In one chapter of her new book, “How to Lose the Information War,” Nina Jankowicz describes how relocating the Bronze Soldier statue in Tallinn, Estonia’s capital, exposed divisions between Russian speakers and Estonians. The Bronze Soldier was a controversial Soviet World War II memorial, which also served as a reminder to many of the 50 years Estonia spent under Soviet occupation.
Jankowicz spoke with The World’s Marco Werman about how this controversy made Estonia vulnerable to a cyberattack over a decade ago that laid some of the groundwork for Russia’s future disinformation campaigns.
Russia’s authoritarian political system under President Vladimir Putin shows no signs of letting up on its domestic repression or its foreign activities. The courts, the legislative branch, most of the media, and the security services are all controlled by the Kremlin, with private sector oligarchs beholden to Putin and corruption the glue that holds it all together, notes the nonpartisan Democracy & Human Rights Working Group:
Russia under President Putin is a threat to the West and to its own people. While the West has worked to counter Russia through a variety of “sticks,” it is also important to explore the use of “carrots,” in particular aimed at the Russian people.

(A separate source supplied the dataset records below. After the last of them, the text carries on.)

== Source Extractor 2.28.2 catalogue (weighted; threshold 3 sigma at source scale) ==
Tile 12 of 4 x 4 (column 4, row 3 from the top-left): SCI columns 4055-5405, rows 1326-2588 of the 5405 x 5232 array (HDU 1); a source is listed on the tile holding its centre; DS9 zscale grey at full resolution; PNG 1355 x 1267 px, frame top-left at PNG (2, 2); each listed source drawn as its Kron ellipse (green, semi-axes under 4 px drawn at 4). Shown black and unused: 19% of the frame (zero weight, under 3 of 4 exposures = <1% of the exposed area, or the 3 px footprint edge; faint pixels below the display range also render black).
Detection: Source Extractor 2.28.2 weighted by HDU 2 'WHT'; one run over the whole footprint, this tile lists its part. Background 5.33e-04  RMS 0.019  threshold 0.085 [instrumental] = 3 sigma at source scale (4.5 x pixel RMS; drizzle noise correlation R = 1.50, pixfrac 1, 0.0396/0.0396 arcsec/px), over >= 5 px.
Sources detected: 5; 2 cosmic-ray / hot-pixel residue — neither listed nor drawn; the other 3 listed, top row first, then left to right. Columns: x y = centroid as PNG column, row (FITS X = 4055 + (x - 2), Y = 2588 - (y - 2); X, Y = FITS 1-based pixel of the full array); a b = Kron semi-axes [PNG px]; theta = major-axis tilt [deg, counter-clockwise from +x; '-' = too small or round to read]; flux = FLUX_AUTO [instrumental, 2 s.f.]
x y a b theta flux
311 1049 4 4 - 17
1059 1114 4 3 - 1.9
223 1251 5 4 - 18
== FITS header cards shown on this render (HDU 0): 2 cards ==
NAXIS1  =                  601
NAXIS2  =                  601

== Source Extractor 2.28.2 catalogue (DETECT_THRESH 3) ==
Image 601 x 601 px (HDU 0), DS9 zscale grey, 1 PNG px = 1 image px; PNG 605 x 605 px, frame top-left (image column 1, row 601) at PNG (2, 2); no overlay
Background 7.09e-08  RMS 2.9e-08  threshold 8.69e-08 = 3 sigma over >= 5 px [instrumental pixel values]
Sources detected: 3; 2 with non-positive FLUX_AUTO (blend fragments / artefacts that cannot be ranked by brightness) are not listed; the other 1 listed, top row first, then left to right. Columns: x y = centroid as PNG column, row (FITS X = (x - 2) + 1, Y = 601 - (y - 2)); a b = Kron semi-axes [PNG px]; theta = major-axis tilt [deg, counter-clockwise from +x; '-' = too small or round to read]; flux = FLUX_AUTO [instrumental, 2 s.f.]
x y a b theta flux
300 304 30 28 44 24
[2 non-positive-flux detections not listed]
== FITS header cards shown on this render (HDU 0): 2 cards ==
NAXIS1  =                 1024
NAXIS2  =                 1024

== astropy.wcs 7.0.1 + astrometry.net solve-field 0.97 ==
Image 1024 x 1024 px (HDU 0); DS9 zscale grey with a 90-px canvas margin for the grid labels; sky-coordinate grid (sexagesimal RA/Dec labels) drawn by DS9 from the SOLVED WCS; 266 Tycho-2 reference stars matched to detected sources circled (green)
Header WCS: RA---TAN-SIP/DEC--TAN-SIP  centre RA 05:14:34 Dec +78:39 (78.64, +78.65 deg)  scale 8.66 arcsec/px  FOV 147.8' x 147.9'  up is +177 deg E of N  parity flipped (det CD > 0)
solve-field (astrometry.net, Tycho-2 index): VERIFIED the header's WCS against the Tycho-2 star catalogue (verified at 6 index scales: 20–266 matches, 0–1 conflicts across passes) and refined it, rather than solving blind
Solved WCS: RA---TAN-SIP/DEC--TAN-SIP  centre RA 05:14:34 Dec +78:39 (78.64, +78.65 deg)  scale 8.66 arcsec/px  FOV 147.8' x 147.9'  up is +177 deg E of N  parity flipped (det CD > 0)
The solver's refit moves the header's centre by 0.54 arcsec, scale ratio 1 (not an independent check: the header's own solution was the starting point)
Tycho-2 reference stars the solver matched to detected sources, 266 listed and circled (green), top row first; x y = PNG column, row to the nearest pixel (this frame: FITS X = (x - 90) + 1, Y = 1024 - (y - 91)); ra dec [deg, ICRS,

Recommendations for the U.S. administration, Congress, and the 2020 presidential candidates for supporting democracy, human rights and rule of law in Russia include:
Maintaining, even enhancing, sanctions under the Global Magnitsky Act and other statutes, as they are effective in pressuring the elites but still allow for humanitarian aid.
- Maintaining sectoral and financial sanctions, which have effectively put Putin’s state-run businesses under an international credit blockade and can significantly constrain their external ambitions, unless and until Putin withdraws Russian forces from Ukraine.
- Continuing to provide support to Russian civil society organizations, especially by training human rights lawyers, both within and outside of Russia, and by working with them to fight the legal tools (i.e. “foreign agents” law and ban on “undesirable” foreign organization) being used by the Kremlin to stifle independent civil society.
- Ending the enabling of Russian oligarchs who buy assets, in particular cash-based real estate purchases, in the United States as a means of protecting their corrupt wealth, and urging other countries to do the same.
- Countering Russia’s disinformation efforts by supporting independent media and media literacy campaigns relating to the virus (origins of COVID-19, prevention measures, etc.), elections in Russia and the Kremlin’s efforts to influence elections abroad, human rights violations, and prisoner rights.
- Monitoring the state of political prisoners in Russia and urging their release, as they risk a death sentence if they remain in cramped prisons without protection from COVID-19.
- Coordinating with allies in Europe to develop a global response to the COVID-19 pandemic that is based on science and meets the needs of those most affected, with the intent of providing needed assistance to Russia and other countries whose governments are not addressing the crisis effectively, including considering providing needed medical supplies to Russia to fight COVID-19.
- Providing support for countries neighboring Russia, both with regard to fighting the coronavirus as well as other needs, such as providing enhanced security cooperation and assistance. RTWT
* The Democracy & Human Rights Working Group is a nonpartisan initiative bringing together academic and think tank experts and practitioners from NGOs and previous Democratic and Republican administrations, seeking to elevate the importance of democracy and human rights issues in U.S. foreign policy. It is convened by Arizona State University’s McCain Institute for International Leadership. The views expressed here do not necessarily represent the positions of individual members of the group or of their organizations.